The Apgar score is a tool for guiding immediate care. It is not a predictor of long-term developmental outcome, intelligence, or health. Research including work by Casey and colleagues published in the New England Journal of Medicine (2001) examined outcomes in over 150,000 births and concluded that while very low Apgar scores (particularly scores of 0-3 at 5 minutes) are associated with increased neonatal mortality and morbidity, a low Apgar score alone does not predict long-term neurological outcome with sufficient precision to be used as an individual predictor.

Parents sometimes worry that a low early score means something is "wrong" with their baby. In the vast majority of cases, a 1-minute score of 6 or 7 that rises to 9 by 5 minutes is entirely benign. The score was never designed as a developmental marker – Virginia Apgar herself was clear that it was a clinical intervention tool, not a prognostic one.

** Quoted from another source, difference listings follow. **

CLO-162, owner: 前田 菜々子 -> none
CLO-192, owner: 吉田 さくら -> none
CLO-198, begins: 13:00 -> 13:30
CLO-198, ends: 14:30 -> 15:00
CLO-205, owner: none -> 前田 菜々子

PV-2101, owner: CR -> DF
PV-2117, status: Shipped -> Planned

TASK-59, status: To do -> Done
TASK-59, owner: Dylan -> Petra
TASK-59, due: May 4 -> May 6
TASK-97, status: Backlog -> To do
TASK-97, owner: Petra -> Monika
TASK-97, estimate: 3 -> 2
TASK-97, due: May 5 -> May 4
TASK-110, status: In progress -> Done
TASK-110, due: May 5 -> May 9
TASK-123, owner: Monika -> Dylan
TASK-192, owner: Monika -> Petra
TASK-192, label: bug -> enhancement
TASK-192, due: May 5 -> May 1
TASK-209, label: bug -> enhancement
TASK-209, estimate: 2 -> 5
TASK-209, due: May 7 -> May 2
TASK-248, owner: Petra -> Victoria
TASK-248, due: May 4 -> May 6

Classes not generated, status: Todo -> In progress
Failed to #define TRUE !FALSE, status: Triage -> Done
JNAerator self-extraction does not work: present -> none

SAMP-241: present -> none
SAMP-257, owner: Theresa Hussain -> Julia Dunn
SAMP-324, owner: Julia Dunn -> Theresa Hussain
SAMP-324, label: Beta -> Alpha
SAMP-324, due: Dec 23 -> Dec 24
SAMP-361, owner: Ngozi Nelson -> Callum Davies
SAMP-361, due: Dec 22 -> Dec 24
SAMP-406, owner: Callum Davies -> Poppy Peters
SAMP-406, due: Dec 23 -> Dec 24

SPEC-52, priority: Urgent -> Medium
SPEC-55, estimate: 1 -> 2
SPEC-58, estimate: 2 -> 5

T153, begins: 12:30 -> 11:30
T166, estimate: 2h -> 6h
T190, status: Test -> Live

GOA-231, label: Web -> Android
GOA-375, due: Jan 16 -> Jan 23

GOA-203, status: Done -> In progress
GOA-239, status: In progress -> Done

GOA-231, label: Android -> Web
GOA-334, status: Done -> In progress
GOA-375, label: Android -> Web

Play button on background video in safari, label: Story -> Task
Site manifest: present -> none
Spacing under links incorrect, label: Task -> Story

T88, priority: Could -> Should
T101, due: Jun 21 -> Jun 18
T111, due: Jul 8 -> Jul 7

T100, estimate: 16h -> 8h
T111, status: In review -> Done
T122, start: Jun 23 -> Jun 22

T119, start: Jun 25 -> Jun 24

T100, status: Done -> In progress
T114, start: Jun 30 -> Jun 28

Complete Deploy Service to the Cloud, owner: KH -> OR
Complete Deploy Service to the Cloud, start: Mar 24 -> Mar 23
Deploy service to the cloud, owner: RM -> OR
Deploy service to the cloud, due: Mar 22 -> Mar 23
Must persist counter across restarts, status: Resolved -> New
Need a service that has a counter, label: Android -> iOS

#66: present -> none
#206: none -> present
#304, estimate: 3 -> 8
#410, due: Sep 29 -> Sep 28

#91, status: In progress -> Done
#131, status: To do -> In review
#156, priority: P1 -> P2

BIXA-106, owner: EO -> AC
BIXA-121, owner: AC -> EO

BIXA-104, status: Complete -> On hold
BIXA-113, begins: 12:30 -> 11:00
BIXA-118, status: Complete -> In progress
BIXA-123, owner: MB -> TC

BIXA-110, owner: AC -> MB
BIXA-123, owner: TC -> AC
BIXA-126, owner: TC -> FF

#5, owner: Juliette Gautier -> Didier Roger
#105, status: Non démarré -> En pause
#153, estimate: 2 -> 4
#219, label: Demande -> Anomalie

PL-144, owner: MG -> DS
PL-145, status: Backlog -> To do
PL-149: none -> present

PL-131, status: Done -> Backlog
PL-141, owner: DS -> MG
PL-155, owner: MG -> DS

Scores in Preterm and Caesarean-Born Babies

Apgar scores tend to be lower in preterm babies, which is expected: preterm infants have reduced muscle tone, less developed respiratory drive, and less physiological reserve for the transition to extrauterine life. A score of 7 at 5 minutes in a 28-week premature infant represents a different clinical picture from the same score in a term baby.

Babies born by caesarean section, particularly elective caesareans before the onset of labour, sometimes have transient breathing difficulties because they have not been exposed to the stress hormones (catecholamines) that natural labour releases and that prepare the lungs for air breathing. This can result in a lower initial score, which usually resolves quickly.

Key Takeaways

The Apgar score is a rapid assessment of a newborn's condition at 1 and 5 minutes after birth, covering five signs: Appearance (colour), Pulse (heart rate), Grimace (reflex response), Activity (muscle tone), and Respiration. Each sign is scored 0, 1, or 2, giving a total out of 10. A score of 7-10 at 5 minutes is normal. The Apgar score is not a predictor of long-term development and does not indicate whether a baby will have developmental difficulties. It is a clinical tool for guiding immediate care in the delivery room.